*What is expected*
Report back every line from the entries below in which the word "November" occurs.

*Extracted entries*

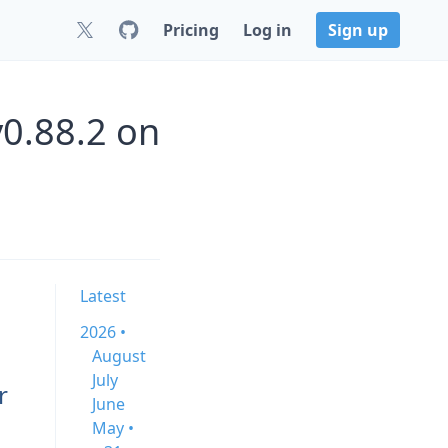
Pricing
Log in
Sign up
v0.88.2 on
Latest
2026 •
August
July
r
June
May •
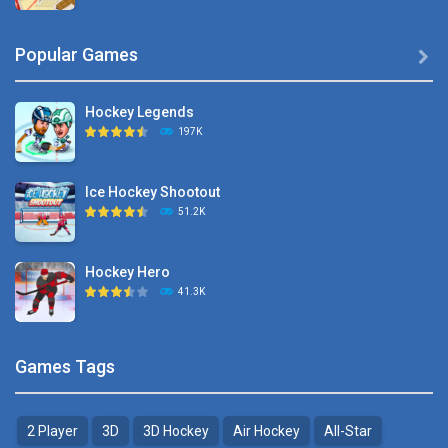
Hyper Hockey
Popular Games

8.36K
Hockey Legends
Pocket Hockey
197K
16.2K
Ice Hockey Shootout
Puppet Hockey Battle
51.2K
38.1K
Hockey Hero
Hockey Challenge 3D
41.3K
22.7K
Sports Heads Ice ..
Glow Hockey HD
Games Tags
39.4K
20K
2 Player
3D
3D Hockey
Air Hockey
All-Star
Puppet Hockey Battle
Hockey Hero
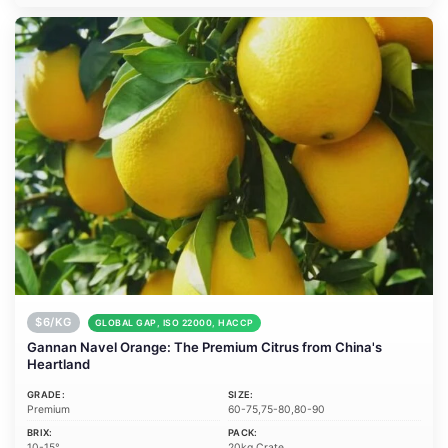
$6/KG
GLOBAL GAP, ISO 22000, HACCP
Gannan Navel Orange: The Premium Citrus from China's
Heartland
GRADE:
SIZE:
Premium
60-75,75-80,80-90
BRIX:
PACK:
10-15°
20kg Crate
...
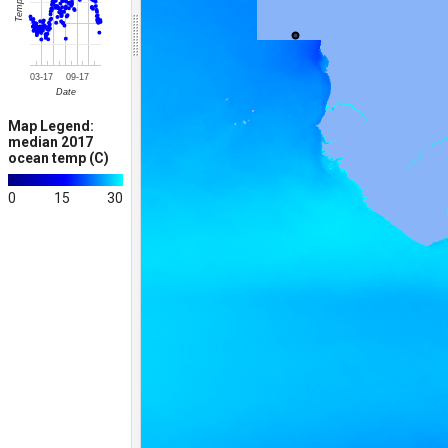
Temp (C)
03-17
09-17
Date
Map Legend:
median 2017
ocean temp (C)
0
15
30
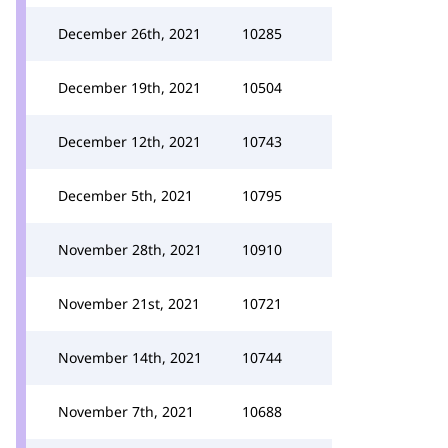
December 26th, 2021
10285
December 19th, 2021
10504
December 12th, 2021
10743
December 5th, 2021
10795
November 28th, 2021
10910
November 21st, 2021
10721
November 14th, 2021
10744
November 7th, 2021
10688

*Solved exercise*
November 28th, 2021
November 21st, 2021
November 14th, 2021
November 7th, 2021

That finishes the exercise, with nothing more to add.